David Cameron has branded some reaction to the death of Baroness Thatcher as “pretty distasteful”.
The Prime Minister said he thought the majority of national feeling was to grieve for the loss of a great leader, but conceded that sections of society did not agree.
Asked if he was disappointed about animosity towards the former prime minister, he said: “I think the overwhelming sense across the country, and you can see it yesterday in the House of Commons, is that we are mourning the loss of someone who gave a huge amount to this country, that was an extraordinary leader. I think that is how the overwhelming majority of people feel.
“Of course, some people won’t agree with that but I think that some of the scenes we have seen are frankly pretty distasteful, but people should be responsible for themselves.”
Mr Cameron said Lady Thatcher’s upbringing in Grantham, where her father was a grocer, contributed to her hard-work ethic in power.
“I think there was a really strong link between her upbringing, her values, and her action.
“I think you can sum up what she believed in – sound money, strong defence, don’t spend what you haven’t got – those strong values came from her upbringing and she applied them to the government of our country at a time when we really needed it.
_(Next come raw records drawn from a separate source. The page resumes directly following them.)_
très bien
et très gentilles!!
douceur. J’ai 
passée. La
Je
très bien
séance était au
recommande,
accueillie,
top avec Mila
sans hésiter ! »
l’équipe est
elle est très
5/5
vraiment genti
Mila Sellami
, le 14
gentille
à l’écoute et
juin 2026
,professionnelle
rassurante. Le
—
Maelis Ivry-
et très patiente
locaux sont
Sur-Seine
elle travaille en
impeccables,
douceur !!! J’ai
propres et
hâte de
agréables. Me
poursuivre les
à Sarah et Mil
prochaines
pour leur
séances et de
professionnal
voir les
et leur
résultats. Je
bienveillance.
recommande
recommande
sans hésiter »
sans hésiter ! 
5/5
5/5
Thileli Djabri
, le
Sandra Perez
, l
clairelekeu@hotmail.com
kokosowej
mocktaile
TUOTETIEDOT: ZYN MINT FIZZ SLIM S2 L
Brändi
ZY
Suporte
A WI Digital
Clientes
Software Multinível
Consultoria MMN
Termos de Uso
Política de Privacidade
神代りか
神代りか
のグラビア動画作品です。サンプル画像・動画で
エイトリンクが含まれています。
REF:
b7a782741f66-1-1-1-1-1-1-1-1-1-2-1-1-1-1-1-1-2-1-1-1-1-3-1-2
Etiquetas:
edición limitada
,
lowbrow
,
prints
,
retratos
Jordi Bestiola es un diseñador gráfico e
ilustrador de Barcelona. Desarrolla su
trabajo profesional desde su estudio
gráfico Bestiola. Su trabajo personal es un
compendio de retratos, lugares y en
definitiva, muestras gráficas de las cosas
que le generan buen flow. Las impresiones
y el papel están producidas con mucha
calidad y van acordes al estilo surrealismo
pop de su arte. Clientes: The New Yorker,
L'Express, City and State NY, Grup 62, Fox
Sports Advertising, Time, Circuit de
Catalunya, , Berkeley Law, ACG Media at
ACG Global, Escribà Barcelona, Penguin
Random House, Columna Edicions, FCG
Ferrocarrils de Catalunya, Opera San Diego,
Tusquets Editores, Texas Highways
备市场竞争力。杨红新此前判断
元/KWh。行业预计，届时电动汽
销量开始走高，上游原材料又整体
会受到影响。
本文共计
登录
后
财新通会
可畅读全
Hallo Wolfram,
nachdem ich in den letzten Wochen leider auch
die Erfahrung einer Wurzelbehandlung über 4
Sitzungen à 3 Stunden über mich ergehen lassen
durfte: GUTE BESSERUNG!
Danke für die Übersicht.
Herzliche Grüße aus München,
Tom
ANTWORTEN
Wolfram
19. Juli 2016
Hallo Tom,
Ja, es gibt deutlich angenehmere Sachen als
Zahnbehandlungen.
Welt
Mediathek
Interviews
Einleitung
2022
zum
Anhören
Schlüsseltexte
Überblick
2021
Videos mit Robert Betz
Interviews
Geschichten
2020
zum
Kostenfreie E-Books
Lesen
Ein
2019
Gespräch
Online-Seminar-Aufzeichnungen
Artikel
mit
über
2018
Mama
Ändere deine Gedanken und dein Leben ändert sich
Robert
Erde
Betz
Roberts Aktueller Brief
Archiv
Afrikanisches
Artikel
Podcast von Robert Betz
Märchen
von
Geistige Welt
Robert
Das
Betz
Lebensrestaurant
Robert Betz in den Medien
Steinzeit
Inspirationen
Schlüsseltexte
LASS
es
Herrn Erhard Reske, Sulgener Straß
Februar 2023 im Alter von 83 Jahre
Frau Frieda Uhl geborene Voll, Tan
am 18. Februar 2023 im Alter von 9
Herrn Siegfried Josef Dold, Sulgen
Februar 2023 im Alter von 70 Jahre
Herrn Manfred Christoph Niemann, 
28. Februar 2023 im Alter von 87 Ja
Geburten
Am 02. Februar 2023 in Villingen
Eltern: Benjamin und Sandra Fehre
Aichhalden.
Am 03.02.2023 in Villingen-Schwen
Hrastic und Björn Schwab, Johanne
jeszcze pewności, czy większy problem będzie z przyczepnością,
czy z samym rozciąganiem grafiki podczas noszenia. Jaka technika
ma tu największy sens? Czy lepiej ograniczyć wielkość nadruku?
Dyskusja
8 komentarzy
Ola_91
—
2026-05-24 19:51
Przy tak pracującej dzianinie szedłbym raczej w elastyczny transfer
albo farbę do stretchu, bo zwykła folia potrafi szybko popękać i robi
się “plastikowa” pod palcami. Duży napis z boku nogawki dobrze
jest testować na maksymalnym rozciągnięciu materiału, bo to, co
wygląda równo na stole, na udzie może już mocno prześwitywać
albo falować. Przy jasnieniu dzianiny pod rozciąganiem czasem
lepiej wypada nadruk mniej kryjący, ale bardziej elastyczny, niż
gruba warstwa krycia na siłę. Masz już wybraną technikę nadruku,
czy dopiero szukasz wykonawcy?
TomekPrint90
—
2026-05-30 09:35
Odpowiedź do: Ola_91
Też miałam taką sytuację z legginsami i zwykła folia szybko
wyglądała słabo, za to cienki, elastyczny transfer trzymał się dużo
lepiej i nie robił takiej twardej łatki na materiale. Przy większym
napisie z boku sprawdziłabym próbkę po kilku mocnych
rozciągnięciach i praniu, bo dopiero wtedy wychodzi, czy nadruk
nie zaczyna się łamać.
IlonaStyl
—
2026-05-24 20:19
“I think that was part of her success.”
Mr Cameron made his comments during a visit to Rolls-Royce in Derby.
During the hour-long visit, the Prime Minister toured the apprentice academy and chatted with young people working there.
Part of the learning the apprentices undertake at the site is on a Trent 1000 engine, which powers the Boeing 787 Dreamliner.
Later during a visit to energy firm E.ON in Coventry, Mr Cameron commented on how the energy market had changed since the period of “monopoly” when Lady Thatcher was in power.
Mr Cameron said it was “a world away” from the market in place now.
Addressing some 400 E.ON staff at the firm’s offices in Westwood Business Park, the Conservative leader said: “We had one monopoly producer of every single penny piece of electricity in the whole country and we had monopoly suppliers locally.”